- Problem:
Copy the entries character for character.

- Dataset entries:
--------

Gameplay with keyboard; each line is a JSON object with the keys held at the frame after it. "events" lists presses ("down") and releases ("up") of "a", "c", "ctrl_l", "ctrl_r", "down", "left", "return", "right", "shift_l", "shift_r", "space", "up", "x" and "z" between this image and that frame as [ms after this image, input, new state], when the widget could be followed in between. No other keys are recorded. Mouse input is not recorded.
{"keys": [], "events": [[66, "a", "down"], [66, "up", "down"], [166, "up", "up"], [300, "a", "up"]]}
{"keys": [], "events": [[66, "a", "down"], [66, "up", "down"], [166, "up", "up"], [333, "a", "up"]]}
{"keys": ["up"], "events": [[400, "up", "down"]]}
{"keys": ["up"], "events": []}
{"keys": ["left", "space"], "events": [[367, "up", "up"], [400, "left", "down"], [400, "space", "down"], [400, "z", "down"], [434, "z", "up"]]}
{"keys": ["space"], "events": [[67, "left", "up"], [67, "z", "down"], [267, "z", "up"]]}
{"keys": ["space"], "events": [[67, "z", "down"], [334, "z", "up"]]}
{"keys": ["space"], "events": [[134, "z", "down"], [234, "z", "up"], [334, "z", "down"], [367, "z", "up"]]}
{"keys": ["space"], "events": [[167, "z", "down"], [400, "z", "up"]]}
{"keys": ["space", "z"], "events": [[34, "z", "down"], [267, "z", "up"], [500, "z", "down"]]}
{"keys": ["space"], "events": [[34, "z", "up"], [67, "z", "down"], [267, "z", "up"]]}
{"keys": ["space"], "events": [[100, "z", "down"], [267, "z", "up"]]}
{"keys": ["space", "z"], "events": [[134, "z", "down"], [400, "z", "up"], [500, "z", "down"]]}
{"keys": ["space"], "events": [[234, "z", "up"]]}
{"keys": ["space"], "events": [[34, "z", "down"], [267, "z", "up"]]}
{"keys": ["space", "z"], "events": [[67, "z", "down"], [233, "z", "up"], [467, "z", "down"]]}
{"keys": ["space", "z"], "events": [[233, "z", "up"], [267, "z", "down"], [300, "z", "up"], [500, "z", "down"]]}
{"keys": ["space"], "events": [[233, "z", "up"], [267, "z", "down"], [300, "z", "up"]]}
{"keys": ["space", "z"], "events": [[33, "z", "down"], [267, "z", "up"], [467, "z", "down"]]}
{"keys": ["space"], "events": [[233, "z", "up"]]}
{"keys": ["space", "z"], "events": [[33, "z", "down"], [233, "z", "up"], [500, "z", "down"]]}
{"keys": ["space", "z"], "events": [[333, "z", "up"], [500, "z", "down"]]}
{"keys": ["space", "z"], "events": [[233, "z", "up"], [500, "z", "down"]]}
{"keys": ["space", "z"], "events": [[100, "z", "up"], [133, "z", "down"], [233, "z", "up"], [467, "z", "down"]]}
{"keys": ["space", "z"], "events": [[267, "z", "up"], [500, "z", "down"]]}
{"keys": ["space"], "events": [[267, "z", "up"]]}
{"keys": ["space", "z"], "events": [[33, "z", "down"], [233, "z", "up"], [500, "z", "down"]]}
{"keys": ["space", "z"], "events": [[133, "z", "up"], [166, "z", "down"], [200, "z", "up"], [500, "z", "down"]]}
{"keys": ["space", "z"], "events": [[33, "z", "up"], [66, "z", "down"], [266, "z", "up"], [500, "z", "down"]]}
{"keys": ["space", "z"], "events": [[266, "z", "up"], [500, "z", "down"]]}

--------

- Answer to this problem:
Gameplay with keyboard; each line is a JSON object with the keys held at the frame after it. "events" lists presses ("down") and releases ("up") of "a", "c", "ctrl_l", "ctrl_r", "down", "left", "return", "right", "shift_l", "shift_r", "space", "up", "x" and "z" between this image and that frame as [ms after this image, input, new state], when the widget could be followed in between. No other keys are recorded. Mouse input is not recorded.
{"keys": [], "events": [[66, "a", "down"], [66, "up", "down"], [166, "up", "up"], [300, "a", "up"]]}
{"keys": [], "events": [[66, "a", "down"], [66, "up", "down"], [166, "up", "up"], [333, "a", "up"]]}
{"keys": ["up"], "events": [[400, "up", "down"]]}
{"keys": ["up"], "events": []}
{"keys": ["left", "space"], "events": [[367, "up", "up"], [400, "left", "down"], [400, "space", "down"], [400, "z", "down"], [434, "z", "up"]]}
{"keys": ["space"], "events": [[67, "left", "up"], [67, "z", "down"], [267, "z", "up"]]}
{"keys": ["space"], "events": [[67, "z", "down"], [334, "z", "up"]]}
{"keys": ["space"], "events": [[134, "z", "down"], [234, "z", "up"], [334, "z", "down"], [367, "z", "up"]]}
{"keys": ["space"], "events": [[167, "z", "down"], [400, "z", "up"]]}
{"keys": ["space", "z"], "events": [[34, "z", "down"], [267, "z", "up"], [500, "z", "down"]]}
{"keys": ["space"], "events": [[34, "z", "up"], [67, "z", "down"], [267, "z", "up"]]}
{"keys": ["space"], "events": [[100, "z", "down"], [267, "z", "up"]]}
{"keys": ["space", "z"], "events": [[134, "z", "down"], [400, "z", "up"], [500, "z", "down"]]}
{"keys": ["space"], "events": [[234, "z", "up"]]}
{"keys": ["space"], "events": [[34, "z", "down"], [267, "z", "up"]]}
{"keys": ["space", "z"], "events": [[67, "z", "down"], [233, "z", "up"], [467, "z", "down"]]}
{"keys": ["space", "z"], "events": [[233, "z", "up"], [267, "z", "down"], [300, "z", "up"], [500, "z", "down"]]}
{"keys": ["space"], "events": [[233, "z", "up"], [267, "z", "down"], [300, "z", "up"]]}
{"keys": ["space", "z"], "events": [[33, "z", "down"], [267, "z", "up"], [467, "z", "down"]]}
{"keys": ["space"], "events": [[233, "z", "up"]]}
{"keys": ["space", "z"], "events": [[33, "z", "down"], [233, "z", "up"], [500, "z", "down"]]}
{"keys": ["space", "z"], "events": [[333, "z", "up"], [500, "z", "down"]]}
{"keys": ["space", "z"], "events": [[233, "z", "up"], [500, "z", "down"]]}
{"keys": ["space", "z"], "events": [[100, "z", "up"], [133, "z", "down"], [233, "z", "up"], [467, "z", "down"]]}
{"keys": ["space", "z"], "events": [[267, "z", "up"], [500, "z", "down"]]}
{"keys": ["space"], "events": [[267, "z", "up"]]}
{"keys": ["space", "z"], "events": [[33, "z", "down"], [233, "z", "up"], [500, "z", "down"]]}
{"keys": ["space", "z"], "events": [[133, "z", "up"], [166, "z", "down"], [200, "z", "up"], [500, "z", "down"]]}
{"keys": ["space", "z"], "events": [[33, "z", "up"], [66, "z", "down"], [266, "z", "up"], [500, "z", "down"]]}
{"keys": ["space", "z"], "events": [[266, "z", "up"], [500, "z", "down"]]}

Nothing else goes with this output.